BEGIN Data

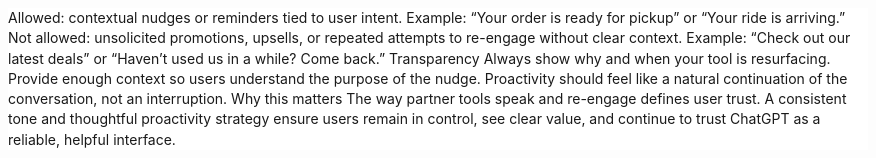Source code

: Allowed: contextual nudges or reminders tied to user intent.
Example: “Your order is ready for pickup” or “Your ride is arriving.”
Not allowed: unsolicited promotions, upsells, or repeated attempts to re-engage without clear context.
Example: “Check out our latest deals” or “Haven’t used us in a while? Come back.”
Transparency
Always show why and when your tool is resurfacing.
Provide enough context so users understand the purpose of the nudge.
Proactivity should feel like a natural continuation of the conversation, not an interruption.
Why this matters
The way partner tools speak and re-engage defines user trust. A consistent tone and thoughtful proactivity strategy ensure users remain in control, see clear value, and continue to trust ChatGPT as a reliable, helpful interface.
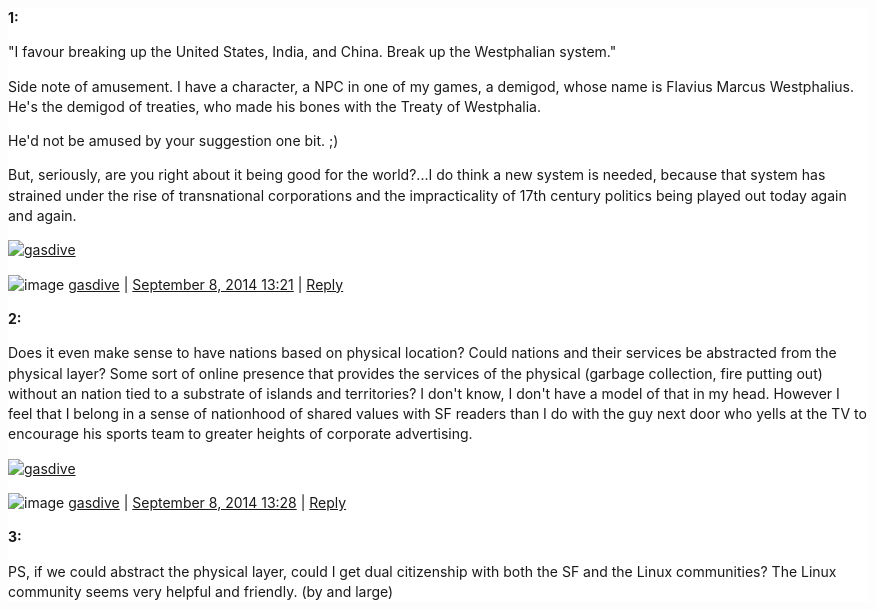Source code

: **1:**

"I favour breaking up the United States, India, and China. Break up the
Westphalian system."

Side note of amusement. I have a character, a NPC in one of my games, a
demigod, whose name is Flavius Marcus Westphalius. He's the demigod of
treaties, who made his bones with the Treaty of Westphalia.

He'd not be amused by your suggestion one bit. ;)

But, seriously, are you right about it being good for the world?...I do
think a new system is needed, because that system has strained under the
rise of transnational corporations and the impracticality of 17th
century politics being played out today again and again.

[![gasdive](http://www.antipope.org/mt/mt-static/images/default-userpic-90.jpg)](http://www.antipope.org/mt/mt-cp.cgi?__mode=view&blog_id=1&id=4107)

![image](http://www.antipope.org/mt/mt-static/images/comment/mt_logo.png)
[gasdive](http://www.antipope.org/mt/mt-cp.cgi?__mode=view&blog_id=1&id=4107)
| [September 8, 2014
13:21](http://www.antipope.org/charlie/blog-static/2014/09/the-referendum-question.html#comment-1958281)
| [Reply](javascript:void(0); "Reply")

**2:**

Does it even make sense to have nations based on physical location?
Could nations and their services be abstracted from the physical layer?
Some sort of online presence that provides the services of the physical
(garbage collection, fire putting out) without an nation tied to a
substrate of islands and territories? I don't know, I don't have a model
of that in my head. However I feel that I belong in a sense of
nationhood of shared values with SF readers than I do with the guy next
door who yells at the TV to encourage his sports team to greater heights
of corporate advertising.

[![gasdive](http://www.antipope.org/mt/mt-static/images/default-userpic-90.jpg)](http://www.antipope.org/mt/mt-cp.cgi?__mode=view&blog_id=1&id=4107)

![image](http://www.antipope.org/mt/mt-static/images/comment/mt_logo.png)
[gasdive](http://www.antipope.org/mt/mt-cp.cgi?__mode=view&blog_id=1&id=4107)
| [September 8, 2014
13:28](http://www.antipope.org/charlie/blog-static/2014/09/the-referendum-question.html#comment-1958282)
| [Reply](javascript:void(0); "Reply")

**3:**

PS, if we could abstract the physical layer, could I get dual
citizenship with both the SF and the Linux communities? The Linux
community seems very helpful and friendly. (by and large)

END Data

#### [What is expected]
Reproduce the source text of the records above, substituting "network layer" for every occurrence of "physical layer" and leaving everything else unchanged. Omit the pictures from the output.

#### [Written answer]
Source code

: Allowed: contextual nudges or reminders tied to user intent.
Example: “Your order is ready for pickup” or “Your ride is arriving.”
Not allowed: unsolicited promotions, upsells, or repeated attempts to re-engage without clear context.
Example: “Check out our latest deals” or “Haven’t used us in a while? Come back.”
Transparency
Always show why and when your tool is resurfacing.
Provide enough context so users understand the purpose of the nudge.
Proactivity should feel like a natural continuation of the conversation, not an interruption.
Why this matters
The way partner tools speak and re-engage defines user trust. A consistent tone and thoughtful proactivity strategy ensure users remain in control, see clear value, and continue to trust ChatGPT as a reliable, helpful interface.
Source code

: **1:**

"I favour breaking up the United States, India, and China. Break up the
Westphalian system."

Side note of amusement. I have a character, a NPC in one of my games, a
demigod, whose name is Flavius Marcus Westphalius. He's the demigod of
treaties, who made his bones with the Treaty of Westphalia.

He'd not be amused by your suggestion one bit. ;)

But, seriously, are you right about it being good for the world?...I do
think a new system is needed, because that system has strained under the
rise of transnational corporations and the impracticality of 17th
century politics being played out today again and again.

[![gasdive](http://www.antipope.org/mt/mt-static/images/default-userpic-90.jpg)](http://www.antipope.org/mt/mt-cp.cgi?__mode=view&blog_id=1&id=4107)

![image](http://www.antipope.org/mt/mt-static/images/comment/mt_logo.png)
[gasdive](http://www.antipope.org/mt/mt-cp.cgi?__mode=view&blog_id=1&id=4107)
| [September 8, 2014
13:21](http://www.antipope.org/charlie/blog-static/2014/09/the-referendum-question.html#comment-1958281)
| [Reply](javascript:void(0); "Reply")

**2:**

Does it even make sense to have nations based on physical location?
Could nations and their services be abstracted from the network layer?
Some sort of online presence that provides the services of the physical
(garbage collection, fire putting out) without an nation tied to a
substrate of islands and territories? I don't know, I don't have a model
of that in my head. However I feel that I belong in a sense of
nationhood of shared values with SF readers than I do with the guy next
door who yells at the TV to encourage his sports team to greater heights
of corporate advertising.

[![gasdive](http://www.antipope.org/mt/mt-static/images/default-userpic-90.jpg)](http://www.antipope.org/mt/mt-cp.cgi?__mode=view&blog_id=1&id=4107)

![image](http://www.antipope.org/mt/mt-static/images/comment/mt_logo.png)
[gasdive](http://www.antipope.org/mt/mt-cp.cgi?__mode=view&blog_id=1&id=4107)
| [September 8, 2014
13:28](http://www.antipope.org/charlie/blog-static/2014/09/the-referendum-question.html#comment-1958282)
| [Reply](javascript:void(0); "Reply")

**3:**

PS, if we could abstract the network layer, could I get dual
citizenship with both the SF and the Linux communities? The Linux
community seems very helpful and friendly. (by and large)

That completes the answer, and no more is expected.